‘Bullet Train’ delivers speedy thrills and dynamic action


Glenn Francis, www.PacificProDigital.com

Brad Pitt fights for his life and job in this action-packed thriller.

What’s the worst train ride you’ve been on? Did it involve gun fights, poisonings and convoluted plots? If not, watch “Bullet Train” for that experience. “Bullet Train,” released theatrically on Aug. 5, was recently added to the internet streaming service Netflix. The movie stars Brad Pitt as Ladybug, an ironically unlucky hitman who wants to move past killing people. His latest job, retrieving a silver briefcase from a bullet train in Japan, is complicated by a cadre of other hitmen who have also boarded the train for jobs of their own. Among them is Yuichi Kimura, played by Andrew Koji, who boards the train seeking the person responsible for nearly killing his son.

The movie begins slowly, setting up both Ladybug and Yuichi’s path to boarding the bullet train. However, once “Bullet Train” gets going, it maintains a breakneck pace with some stylish fights, larger-than-life hitmen and a mean sense of humor.

Some highlights are Ladybug’s various fights, which play out like classic Hong Kong set pieces as he attempts to not actually kill his aggressors. His reluctance to kill is a consistent thread throughout the movie, largely played for laughs as he inevitably ends up killing anyway, whether on purpose or by accident. This ties into his luck, or lack thereof. Still, as the saying goes, “You never know what worse luck your bad luck has protected you from.”

Next to Ladybug, Yuichi’s role in the story is much more serious, and he tends to carry the less comical side of the movie. It’s worth mentioning that while the movie is definitely willing to have fun, it’s not exactly bloodless. “Bullet Train” feels similar to Quentin Tarintino’s work, but with a more playful attitude.

This divide works well for the movie. Pitt gets to flex his comedic chops more, while Koji provides a good basis for the movie’s subplot on the criminal underworld. The two storylines do eventually come together, and while Pitt stands out at that point, he doesn’t particularly take away from the resolution of the more serious plotline.

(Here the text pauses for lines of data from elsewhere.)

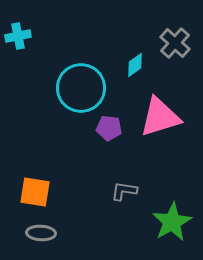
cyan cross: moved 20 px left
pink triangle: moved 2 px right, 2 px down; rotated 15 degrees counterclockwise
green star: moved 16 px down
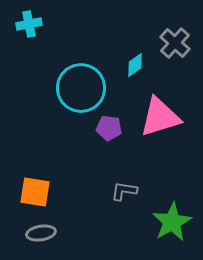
cyan cross: moved 11 px right, 12 px up
gray ellipse: rotated 12 degrees counterclockwise
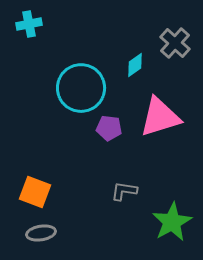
orange square: rotated 12 degrees clockwise
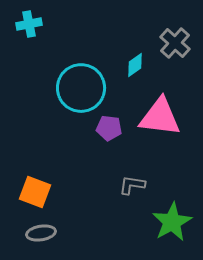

The movie also features a well-done soundtrack, leveraging some fun Japanese covers of American hits for some of its segments, such as “Staying Alive.” This works especially well for one segment of the movie that I won’t spoil in this review, but it’s one of the funnier jokes in the film and a very creative misdirection. This movie also felt like a wonderful answer to a lot of the more bloodless superhero movies of this year and the last couple of years; it’s not overly violent, but it has enough violence to feel believable. This contrasts well with the out-there plot and premise.

I also think this movie could be fairly compared to the “John Wick” series, with the addendum that there’s a lot more character study going on throughout it than in those movies, as well as a handful of climactic fights instead of a nonstop assault. The slightly slower pace isn’t a deal breaker, but it does bear mentioning.

I strongly recommend “Bullet Train” as a fun movie to watch on a night in, especially over the holidays. You’ll enjoy it, and your parents probably will too.